The problem. Everything in the data below except the pictures must be repeated word for word.

Data provided section start

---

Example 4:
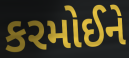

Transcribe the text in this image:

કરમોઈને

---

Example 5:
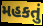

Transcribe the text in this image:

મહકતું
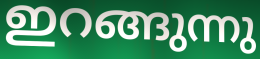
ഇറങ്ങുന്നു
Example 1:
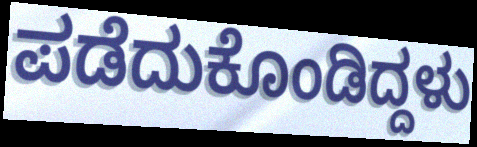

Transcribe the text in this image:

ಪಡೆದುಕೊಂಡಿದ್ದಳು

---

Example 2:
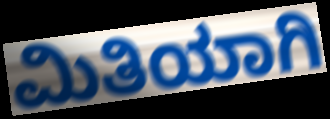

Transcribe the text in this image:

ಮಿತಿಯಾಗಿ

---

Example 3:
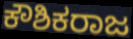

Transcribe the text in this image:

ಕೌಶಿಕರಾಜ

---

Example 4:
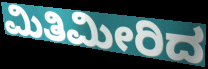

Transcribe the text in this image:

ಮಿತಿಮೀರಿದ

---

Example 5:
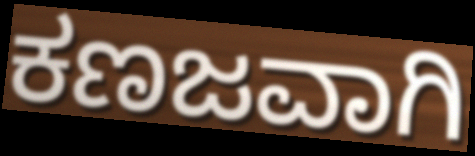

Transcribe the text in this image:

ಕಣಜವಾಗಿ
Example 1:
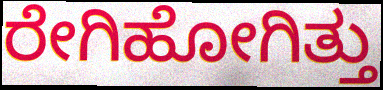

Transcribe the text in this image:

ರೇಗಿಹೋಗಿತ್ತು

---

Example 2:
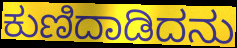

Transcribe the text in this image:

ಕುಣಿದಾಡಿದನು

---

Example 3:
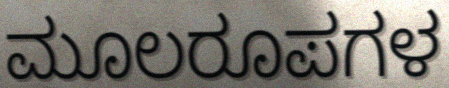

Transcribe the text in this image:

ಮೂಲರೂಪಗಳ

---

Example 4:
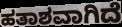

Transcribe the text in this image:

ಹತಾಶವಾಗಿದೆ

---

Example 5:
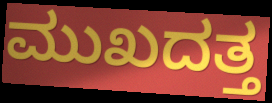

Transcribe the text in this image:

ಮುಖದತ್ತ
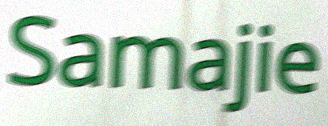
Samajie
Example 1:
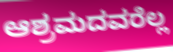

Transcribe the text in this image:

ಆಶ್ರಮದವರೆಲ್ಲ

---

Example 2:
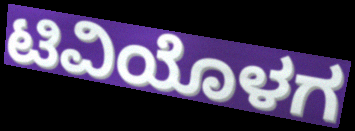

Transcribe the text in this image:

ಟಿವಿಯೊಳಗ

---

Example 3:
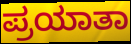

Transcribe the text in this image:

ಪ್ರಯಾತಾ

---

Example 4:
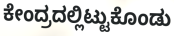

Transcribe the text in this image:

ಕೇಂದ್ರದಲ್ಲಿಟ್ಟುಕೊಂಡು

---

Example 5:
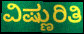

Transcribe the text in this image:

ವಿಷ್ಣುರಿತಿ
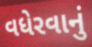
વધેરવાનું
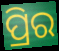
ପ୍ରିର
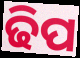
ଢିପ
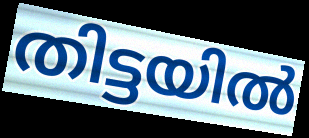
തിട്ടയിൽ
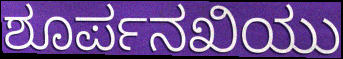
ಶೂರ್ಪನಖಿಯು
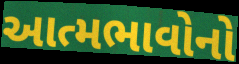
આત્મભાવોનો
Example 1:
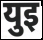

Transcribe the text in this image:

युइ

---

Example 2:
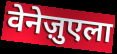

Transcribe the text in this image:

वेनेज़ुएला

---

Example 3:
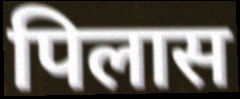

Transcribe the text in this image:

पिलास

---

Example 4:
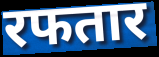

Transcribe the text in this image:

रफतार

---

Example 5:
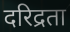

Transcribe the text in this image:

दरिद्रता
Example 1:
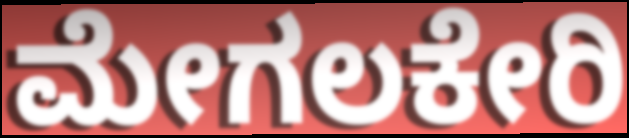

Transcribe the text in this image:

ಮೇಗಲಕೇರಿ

Data provided section end

Result of the exercise.
---

Example 4:

Transcribe the text in this image:

કરમોઈને

---

Example 5:

Transcribe the text in this image:

મહકતું
ഇറങ്ങുന്നു
Example 1:

Transcribe the text in this image:

ಪಡೆದುಕೊಂಡಿದ್ದಳು

---

Example 2:

Transcribe the text in this image:

ಮಿತಿಯಾಗಿ

---

Example 3:

Transcribe the text in this image:

ಕೌಶಿಕರಾಜ

---

Example 4:

Transcribe the text in this image:

ಮಿತಿಮೀರಿದ

---

Example 5:

Transcribe the text in this image:

ಕಣಜವಾಗಿ
Example 1:

Transcribe the text in this image:

ರೇಗಿಹೋಗಿತ್ತು

---

Example 2:

Transcribe the text in this image:

ಕುಣಿದಾಡಿದನು

---

Example 3:

Transcribe the text in this image:

ಮೂಲರೂಪಗಳ

---

Example 4:

Transcribe the text in this image:

ಹತಾಶವಾಗಿದೆ

---

Example 5:

Transcribe the text in this image:

ಮುಖದತ್ತ
Samajie
Example 1:

Transcribe the text in this image:

ಆಶ್ರಮದವರೆಲ್ಲ

---

Example 2:

Transcribe the text in this image:

ಟಿವಿಯೊಳಗ

---

Example 3:

Transcribe the text in this image:

ಪ್ರಯಾತಾ

---

Example 4:

Transcribe the text in this image:

ಕೇಂದ್ರದಲ್ಲಿಟ್ಟುಕೊಂಡು

---

Example 5:

Transcribe the text in this image:

ವಿಷ್ಣುರಿತಿ
વધેરવાનું
ପ୍ରିର
ଢିପ
തിട്ടയിൽ
ಶೂರ್ಪನಖಿಯು
આત્મભાવોનો
Example 1:

Transcribe the text in this image:

युइ

---

Example 2:

Transcribe the text in this image:

वेनेज़ुएला

---

Example 3:

Transcribe the text in this image:

पिलास

---

Example 4:

Transcribe the text in this image:

रफतार

---

Example 5:

Transcribe the text in this image:

दरिद्रता
Example 1:

Transcribe the text in this image:

ಮೇಗಲಕೇರಿ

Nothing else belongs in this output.